◆ Exercise details ◆
Please reproduce the data below, changing each "scientific name" to "species name" and leaving everything else untouched.

◆ Records provided ◆
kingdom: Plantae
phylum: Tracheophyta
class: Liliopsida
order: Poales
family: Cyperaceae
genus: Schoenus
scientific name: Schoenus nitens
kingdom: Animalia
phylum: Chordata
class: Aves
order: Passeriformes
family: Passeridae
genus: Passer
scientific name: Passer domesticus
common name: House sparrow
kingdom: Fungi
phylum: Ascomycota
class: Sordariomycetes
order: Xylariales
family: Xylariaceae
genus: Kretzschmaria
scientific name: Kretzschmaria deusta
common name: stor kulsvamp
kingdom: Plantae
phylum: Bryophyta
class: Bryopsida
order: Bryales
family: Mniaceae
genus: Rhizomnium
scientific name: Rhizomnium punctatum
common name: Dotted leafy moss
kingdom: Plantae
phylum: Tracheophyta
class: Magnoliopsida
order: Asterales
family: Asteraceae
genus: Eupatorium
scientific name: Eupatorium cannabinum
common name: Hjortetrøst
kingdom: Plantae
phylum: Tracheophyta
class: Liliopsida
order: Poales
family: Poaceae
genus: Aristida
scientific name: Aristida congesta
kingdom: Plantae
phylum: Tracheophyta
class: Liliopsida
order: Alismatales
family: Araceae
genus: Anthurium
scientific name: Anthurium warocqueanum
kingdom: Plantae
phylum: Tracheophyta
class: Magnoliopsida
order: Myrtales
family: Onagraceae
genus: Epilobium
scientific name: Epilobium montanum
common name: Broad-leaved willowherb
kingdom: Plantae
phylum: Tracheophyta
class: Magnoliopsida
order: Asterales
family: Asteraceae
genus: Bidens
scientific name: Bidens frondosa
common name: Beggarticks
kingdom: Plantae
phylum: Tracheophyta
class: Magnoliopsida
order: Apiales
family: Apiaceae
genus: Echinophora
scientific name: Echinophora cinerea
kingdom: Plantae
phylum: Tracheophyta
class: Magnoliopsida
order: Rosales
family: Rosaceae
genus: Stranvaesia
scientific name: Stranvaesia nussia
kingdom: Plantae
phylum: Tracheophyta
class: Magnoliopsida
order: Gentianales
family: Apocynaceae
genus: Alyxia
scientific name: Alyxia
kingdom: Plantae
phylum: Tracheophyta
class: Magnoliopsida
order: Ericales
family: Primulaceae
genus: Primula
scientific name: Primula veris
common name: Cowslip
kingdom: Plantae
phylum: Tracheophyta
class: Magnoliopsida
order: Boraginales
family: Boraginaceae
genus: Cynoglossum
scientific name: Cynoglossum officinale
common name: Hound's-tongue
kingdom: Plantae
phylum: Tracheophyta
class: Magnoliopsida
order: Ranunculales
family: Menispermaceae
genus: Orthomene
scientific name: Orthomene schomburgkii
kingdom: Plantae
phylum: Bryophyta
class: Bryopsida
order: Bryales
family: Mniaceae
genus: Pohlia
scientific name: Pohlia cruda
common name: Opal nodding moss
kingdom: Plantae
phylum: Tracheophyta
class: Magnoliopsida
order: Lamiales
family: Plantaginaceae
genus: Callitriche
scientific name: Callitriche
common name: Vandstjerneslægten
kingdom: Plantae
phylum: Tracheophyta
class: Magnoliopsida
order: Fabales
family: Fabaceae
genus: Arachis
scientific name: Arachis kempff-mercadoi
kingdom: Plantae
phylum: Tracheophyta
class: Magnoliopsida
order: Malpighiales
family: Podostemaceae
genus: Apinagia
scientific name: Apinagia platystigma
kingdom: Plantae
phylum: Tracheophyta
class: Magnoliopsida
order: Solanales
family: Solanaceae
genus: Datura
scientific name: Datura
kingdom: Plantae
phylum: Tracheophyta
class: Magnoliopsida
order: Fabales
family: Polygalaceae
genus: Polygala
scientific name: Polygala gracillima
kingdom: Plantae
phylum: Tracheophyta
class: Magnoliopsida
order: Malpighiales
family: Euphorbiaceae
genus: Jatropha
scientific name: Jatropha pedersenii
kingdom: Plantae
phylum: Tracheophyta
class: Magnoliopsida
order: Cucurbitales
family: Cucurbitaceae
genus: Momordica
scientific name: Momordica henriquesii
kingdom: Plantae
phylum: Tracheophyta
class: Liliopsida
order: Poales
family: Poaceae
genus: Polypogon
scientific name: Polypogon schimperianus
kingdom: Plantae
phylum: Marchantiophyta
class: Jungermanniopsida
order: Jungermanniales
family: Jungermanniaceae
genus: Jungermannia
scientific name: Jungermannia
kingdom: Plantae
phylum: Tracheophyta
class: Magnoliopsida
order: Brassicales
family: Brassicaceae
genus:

◆ Solution to this exercise ◆
kingdom: Plantae
phylum: Tracheophyta
class: Liliopsida
order: Poales
family: Cyperaceae
genus: Schoenus
species name: Schoenus nitens
kingdom: Animalia
phylum: Chordata
class: Aves
order: Passeriformes
family: Passeridae
genus: Passer
species name: Passer domesticus
common name: House sparrow
kingdom: Fungi
phylum: Ascomycota
class: Sordariomycetes
order: Xylariales
family: Xylariaceae
genus: Kretzschmaria
species name: Kretzschmaria deusta
common name: stor kulsvamp
kingdom: Plantae
phylum: Bryophyta
class: Bryopsida
order: Bryales
family: Mniaceae
genus: Rhizomnium
species name: Rhizomnium punctatum
common name: Dotted leafy moss
kingdom: Plantae
phylum: Tracheophyta
class: Magnoliopsida
order: Asterales
family: Asteraceae
genus: Eupatorium
species name: Eupatorium cannabinum
common name: Hjortetrøst
kingdom: Plantae
phylum: Tracheophyta
class: Liliopsida
order: Poales
family: Poaceae
genus: Aristida
species name: Aristida congesta
kingdom: Plantae
phylum: Tracheophyta
class: Liliopsida
order: Alismatales
family: Araceae
genus: Anthurium
species name: Anthurium warocqueanum
kingdom: Plantae
phylum: Tracheophyta
class: Magnoliopsida
order: Myrtales
family: Onagraceae
genus: Epilobium
species name: Epilobium montanum
common name: Broad-leaved willowherb
kingdom: Plantae
phylum: Tracheophyta
class: Magnoliopsida
order: Asterales
family: Asteraceae
genus: Bidens
species name: Bidens frondosa
common name: Beggarticks
kingdom: Plantae
phylum: Tracheophyta
class: Magnoliopsida
order: Apiales
family: Apiaceae
genus: Echinophora
species name: Echinophora cinerea
kingdom: Plantae
phylum: Tracheophyta
class: Magnoliopsida
order: Rosales
family: Rosaceae
genus: Stranvaesia
species name: Stranvaesia nussia
kingdom: Plantae
phylum: Tracheophyta
class: Magnoliopsida
order: Gentianales
family: Apocynaceae
genus: Alyxia
species name: Alyxia
kingdom: Plantae
phylum: Tracheophyta
class: Magnoliopsida
order: Ericales
family: Primulaceae
genus: Primula
species name: Primula veris
common name: Cowslip
kingdom: Plantae
phylum: Tracheophyta
class: Magnoliopsida
order: Boraginales
family: Boraginaceae
genus: Cynoglossum
species name: Cynoglossum officinale
common name: Hound's-tongue
kingdom: Plantae
phylum: Tracheophyta
class: Magnoliopsida
order: Ranunculales
family: Menispermaceae
genus: Orthomene
species name: Orthomene schomburgkii
kingdom: Plantae
phylum: Bryophyta
class: Bryopsida
order: Bryales
family: Mniaceae
genus: Pohlia
species name: Pohlia cruda
common name: Opal nodding moss
kingdom: Plantae
phylum: Tracheophyta
class: Magnoliopsida
order: Lamiales
family: Plantaginaceae
genus: Callitriche
species name: Callitriche
common name: Vandstjerneslægten
kingdom: Plantae
phylum: Tracheophyta
class: Magnoliopsida
order: Fabales
family: Fabaceae
genus: Arachis
species name: Arachis kempff-mercadoi
kingdom: Plantae
phylum: Tracheophyta
class: Magnoliopsida
order: Malpighiales
family: Podostemaceae
genus: Apinagia
species name: Apinagia platystigma
kingdom: Plantae
phylum: Tracheophyta
class: Magnoliopsida
order: Solanales
family: Solanaceae
genus: Datura
species name: Datura
kingdom: Plantae
phylum: Tracheophyta
class: Magnoliopsida
order: Fabales
family: Polygalaceae
genus: Polygala
species name: Polygala gracillima
kingdom: Plantae
phylum: Tracheophyta
class: Magnoliopsida
order: Malpighiales
family: Euphorbiaceae
genus: Jatropha
species name: Jatropha pedersenii
kingdom: Plantae
phylum: Tracheophyta
class: Magnoliopsida
order: Cucurbitales
family: Cucurbitaceae
genus: Momordica
species name: Momordica henriquesii
kingdom: Plantae
phylum: Tracheophyta
class: Liliopsida
order: Poales
family: Poaceae
genus: Polypogon
species name: Polypogon schimperianus
kingdom: Plantae
phylum: Marchantiophyta
class: Jungermanniopsida
order: Jungermanniales
family: Jungermanniaceae
genus: Jungermannia
species name: Jungermannia
kingdom: Plantae
phylum: Tracheophyta
class: Magnoliopsida
order: Brassicales
family: Brassicaceae
genus:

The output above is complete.